The time I had live with students DID contribute to their fluency, but only slightly. Just as the students were completing assignments in order to check them off a required list, they were also taking the course in order to fulfill a “2 year language requirement” at their school. This isn’t much different from university intensive summer language courses (e.g. you can fulfill the language requirement after two months). The problem is that there is no expectation of what to DO with the language; it’s just a completion requirement.
So, a high school program that meets daily, or near-daily, and is void of that busy work would highly benefit from CI Online.
What’s to stop schools from doing ^^that^^?
The business model of online teaching is to save money, not create fluent speakers.

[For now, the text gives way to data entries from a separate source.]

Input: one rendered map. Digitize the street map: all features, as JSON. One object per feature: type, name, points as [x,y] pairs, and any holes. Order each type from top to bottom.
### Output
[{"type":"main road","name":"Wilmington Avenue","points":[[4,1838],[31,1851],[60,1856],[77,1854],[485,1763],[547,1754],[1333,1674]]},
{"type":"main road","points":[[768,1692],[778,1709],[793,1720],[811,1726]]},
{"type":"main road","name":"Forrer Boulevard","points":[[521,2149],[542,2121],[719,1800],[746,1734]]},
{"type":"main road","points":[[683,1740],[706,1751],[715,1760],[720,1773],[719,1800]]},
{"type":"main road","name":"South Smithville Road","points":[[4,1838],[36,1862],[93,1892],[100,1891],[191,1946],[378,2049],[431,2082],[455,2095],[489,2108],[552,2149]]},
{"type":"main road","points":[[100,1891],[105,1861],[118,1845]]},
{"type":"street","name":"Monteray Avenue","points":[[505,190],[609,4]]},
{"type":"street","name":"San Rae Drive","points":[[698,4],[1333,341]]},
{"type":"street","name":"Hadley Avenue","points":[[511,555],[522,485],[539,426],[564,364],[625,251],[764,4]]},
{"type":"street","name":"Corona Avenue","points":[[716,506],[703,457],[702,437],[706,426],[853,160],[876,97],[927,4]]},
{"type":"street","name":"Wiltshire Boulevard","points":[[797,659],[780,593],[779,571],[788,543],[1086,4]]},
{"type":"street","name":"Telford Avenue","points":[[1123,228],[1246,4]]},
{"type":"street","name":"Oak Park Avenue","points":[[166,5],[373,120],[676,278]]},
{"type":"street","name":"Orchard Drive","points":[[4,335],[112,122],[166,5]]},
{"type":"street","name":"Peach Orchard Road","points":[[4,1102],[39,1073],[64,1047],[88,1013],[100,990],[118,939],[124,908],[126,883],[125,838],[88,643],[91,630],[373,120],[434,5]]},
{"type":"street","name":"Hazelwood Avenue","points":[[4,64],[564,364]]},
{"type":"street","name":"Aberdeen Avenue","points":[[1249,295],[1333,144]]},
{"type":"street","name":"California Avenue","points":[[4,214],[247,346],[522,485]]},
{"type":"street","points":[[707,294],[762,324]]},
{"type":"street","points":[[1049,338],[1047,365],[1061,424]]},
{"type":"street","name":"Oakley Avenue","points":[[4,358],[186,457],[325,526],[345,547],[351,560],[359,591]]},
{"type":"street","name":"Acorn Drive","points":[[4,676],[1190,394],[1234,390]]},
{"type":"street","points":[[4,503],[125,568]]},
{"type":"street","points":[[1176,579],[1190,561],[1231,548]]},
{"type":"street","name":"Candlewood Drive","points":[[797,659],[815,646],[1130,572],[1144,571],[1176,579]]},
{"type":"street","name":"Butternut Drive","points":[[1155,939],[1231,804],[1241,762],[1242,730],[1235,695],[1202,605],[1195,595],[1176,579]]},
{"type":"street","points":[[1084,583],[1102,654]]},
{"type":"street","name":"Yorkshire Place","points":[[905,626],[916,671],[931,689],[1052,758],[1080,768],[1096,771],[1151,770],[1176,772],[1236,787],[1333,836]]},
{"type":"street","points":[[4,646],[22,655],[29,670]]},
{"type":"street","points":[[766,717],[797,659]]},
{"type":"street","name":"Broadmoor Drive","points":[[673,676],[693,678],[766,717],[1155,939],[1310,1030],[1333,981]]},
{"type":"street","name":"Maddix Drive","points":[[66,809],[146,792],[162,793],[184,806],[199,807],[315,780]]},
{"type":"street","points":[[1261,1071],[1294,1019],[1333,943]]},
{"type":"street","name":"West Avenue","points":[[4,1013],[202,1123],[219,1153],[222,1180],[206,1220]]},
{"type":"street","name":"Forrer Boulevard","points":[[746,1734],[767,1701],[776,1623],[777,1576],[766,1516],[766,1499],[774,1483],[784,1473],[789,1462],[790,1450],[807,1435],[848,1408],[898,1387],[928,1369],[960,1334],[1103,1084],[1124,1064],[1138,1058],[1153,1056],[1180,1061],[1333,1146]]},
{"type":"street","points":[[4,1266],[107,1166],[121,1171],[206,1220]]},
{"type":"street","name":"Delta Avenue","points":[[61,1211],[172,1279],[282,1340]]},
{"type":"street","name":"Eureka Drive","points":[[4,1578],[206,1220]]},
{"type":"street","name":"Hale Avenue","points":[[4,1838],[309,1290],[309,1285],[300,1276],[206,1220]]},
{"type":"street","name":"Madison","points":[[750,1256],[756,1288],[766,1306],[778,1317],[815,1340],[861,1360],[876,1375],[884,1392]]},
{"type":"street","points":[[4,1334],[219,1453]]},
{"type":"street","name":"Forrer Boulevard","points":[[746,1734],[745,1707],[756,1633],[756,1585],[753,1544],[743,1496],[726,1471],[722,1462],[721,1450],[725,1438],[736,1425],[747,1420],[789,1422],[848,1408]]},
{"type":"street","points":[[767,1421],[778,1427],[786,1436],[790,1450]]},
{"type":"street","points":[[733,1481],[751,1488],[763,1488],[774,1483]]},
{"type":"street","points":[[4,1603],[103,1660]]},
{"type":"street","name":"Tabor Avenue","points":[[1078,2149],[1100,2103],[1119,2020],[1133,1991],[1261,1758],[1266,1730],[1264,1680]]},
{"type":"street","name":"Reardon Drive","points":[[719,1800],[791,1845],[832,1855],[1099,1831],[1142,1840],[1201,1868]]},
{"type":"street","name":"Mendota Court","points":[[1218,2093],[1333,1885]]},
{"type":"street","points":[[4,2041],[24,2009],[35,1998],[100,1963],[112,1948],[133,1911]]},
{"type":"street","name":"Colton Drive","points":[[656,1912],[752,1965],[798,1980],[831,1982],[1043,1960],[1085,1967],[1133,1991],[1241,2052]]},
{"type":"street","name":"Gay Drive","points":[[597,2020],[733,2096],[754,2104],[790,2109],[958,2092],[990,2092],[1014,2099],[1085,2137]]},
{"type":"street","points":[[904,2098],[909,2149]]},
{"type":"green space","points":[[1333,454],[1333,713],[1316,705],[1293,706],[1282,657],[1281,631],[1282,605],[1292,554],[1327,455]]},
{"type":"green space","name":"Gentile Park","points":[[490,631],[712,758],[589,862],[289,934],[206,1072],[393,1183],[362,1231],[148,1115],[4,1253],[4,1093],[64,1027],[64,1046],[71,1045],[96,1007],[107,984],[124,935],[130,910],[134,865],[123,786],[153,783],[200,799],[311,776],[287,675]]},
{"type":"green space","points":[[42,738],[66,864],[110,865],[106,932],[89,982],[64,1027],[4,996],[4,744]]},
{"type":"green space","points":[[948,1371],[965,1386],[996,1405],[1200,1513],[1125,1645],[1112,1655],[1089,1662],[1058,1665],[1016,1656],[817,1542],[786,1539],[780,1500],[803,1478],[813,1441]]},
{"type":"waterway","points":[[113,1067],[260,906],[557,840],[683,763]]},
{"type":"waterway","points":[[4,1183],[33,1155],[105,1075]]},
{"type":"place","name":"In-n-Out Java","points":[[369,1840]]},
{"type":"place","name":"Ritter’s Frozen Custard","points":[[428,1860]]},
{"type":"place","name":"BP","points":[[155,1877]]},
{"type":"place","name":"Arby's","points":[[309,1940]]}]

If the goal were the latter, asynchronous online courses would not be acceptable for language learning. The entire virtual high school model is based on work completion and knowledge assessments. That might be fine for some content areas, but language proficiency just doesn’t fall into that category.
Conclusion?
I’m not needed to explicitly teach anything; we’ve had access to knowledge for a while. What I am needed for is providing compelling understandable messages (Comprehensible Input) with sheltered vocabulary. That’s my jam.